An Elon Law professor is among those whose work is supporting efforts by a United States senator to push the White House to lower prescription drug prices for millions of Americans.
Professor David S. Levine joined two dozen scholars from across the country who signed a letter that identifies legal tools already existing in federal law that they believe can be used by the Biden Administration to lower drug prices without congressional action: the “government patent power” written into United States code, and the Bayh-Dole Act’s “royalty free-license” and “march-in rights.”
Their effort was led by Professor Amy Kapczynski at Yale Law School, Dr. Aaron S. Kesselheim at Harvard Medical School, and Dr. Christopher J. Morten at Columbia Law School.
The group shared their work with U.S. Sen.
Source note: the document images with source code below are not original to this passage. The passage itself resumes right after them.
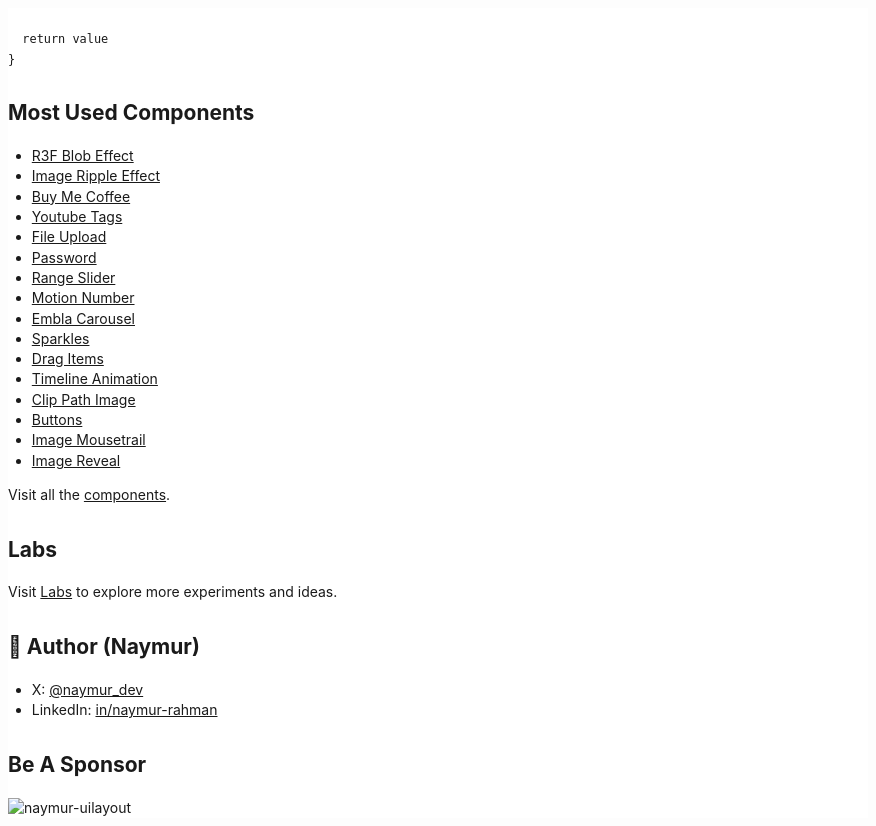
 ```tsx title="use-media-query.tsx"

  return value
}
```



## Most Used Components

- [R3F Blob Effect](https://ui-layouts.com/components/r3f-blob)
- [Image Ripple Effect](https://ui-layouts.com/components/image-ripple-effect)
- [Buy Me Coffee](https://ui-layouts.com/components/buy-me-coffee)
- [Youtube Tags](https://ui-layouts.com/components/tags-input)
- [File Upload](https://ui-layouts.com/components/file-upload)
- [Password](https://ui-layouts.com/components/password)
- [Range Slider](https://ui-layouts.com/components/range-slider)
- [Motion Number](https://ui-layouts.com/components/motion-number)
- [Embla Carousel](https://ui-layouts.com/components/embla-carousel)
- [Sparkles](https://ui-layouts.com/components/sparkles)
- [Drag Items](https://ui-layouts.com/components/drag-items)
- [Timeline Animation](https://ui-layouts.com/components/timeline-animation)
- [Clip Path Image](https://ui-layouts.com/components/clip-path-image)
- [Buttons](https://ui-layouts.com/components/buttons)
- [Image Mousetrail](https://ui-layouts.com/components/image-mousetrail)
- [Image Reveal](https://ui-layouts.com/components/image-reveal)

Visit all the [components](https://www.ui-layouts.com/components).

## Labs

Visit [Labs](https://www.ui-layouts.com/labs) to explore more experiments and ideas.

## 👤 Author (Naymur)

- X: [@naymur_dev](https://x.com/naymur_dev)
- LinkedIn: [in/naymur-rahman](https://www.linkedin.com/in/naymur-rahman/)

## Be A Sponsor

<a href="https://buymeacoffee.com/naymurdev"> <img align="left" src="https://cdn.buymeacoffee.com/buttons/v2/default-yellow.png" height="50" width="210" alt="naymur-uilayout" /></a>
<br/>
Elizabeth Warren, a Democrat from Massachusetts, who used it in her own April 22 letter to the Biden Administration requesting immediate action on the issue.
“I have repeatedly called upon the Administration to use its executive powers to lower drug prices, as explicitly contemplated by the Department of Health and Human Service’s Comprehensive Plan for Addressing High Drug Prices,” Warren writes. “Consistent with these experts’ conclusions, I urge you to move swiftly to use your existing authorities to give sorely needed relief to the millions of Americans paying far too much for their prescription drugs.”
Levine joined the Elon Law faculty in 2009 and has developed an international reputation for his legal research into the areas of lawmaking, trade secrecy, and the ways in which corporations and governments use the law to control access to intellectual property.
An affiliate scholar at the Center for Internet and Society at Stanford Law School, Levine also was a fellow at Princeton University’s Center for Information Technology Policy from 2014-2017. He is the founder and host of Stanford University’s KZSU-FM “Hearsay Culture,” an information policy, intellectual property law and technology talk show, and he co-authored the 2019 textbook “Information Law, Governance, and Cybersecurity.”
In recognition of his scholarly work, Levine was named the Jennings Professor and Emerging Scholar at Elon Law for 2017-2019.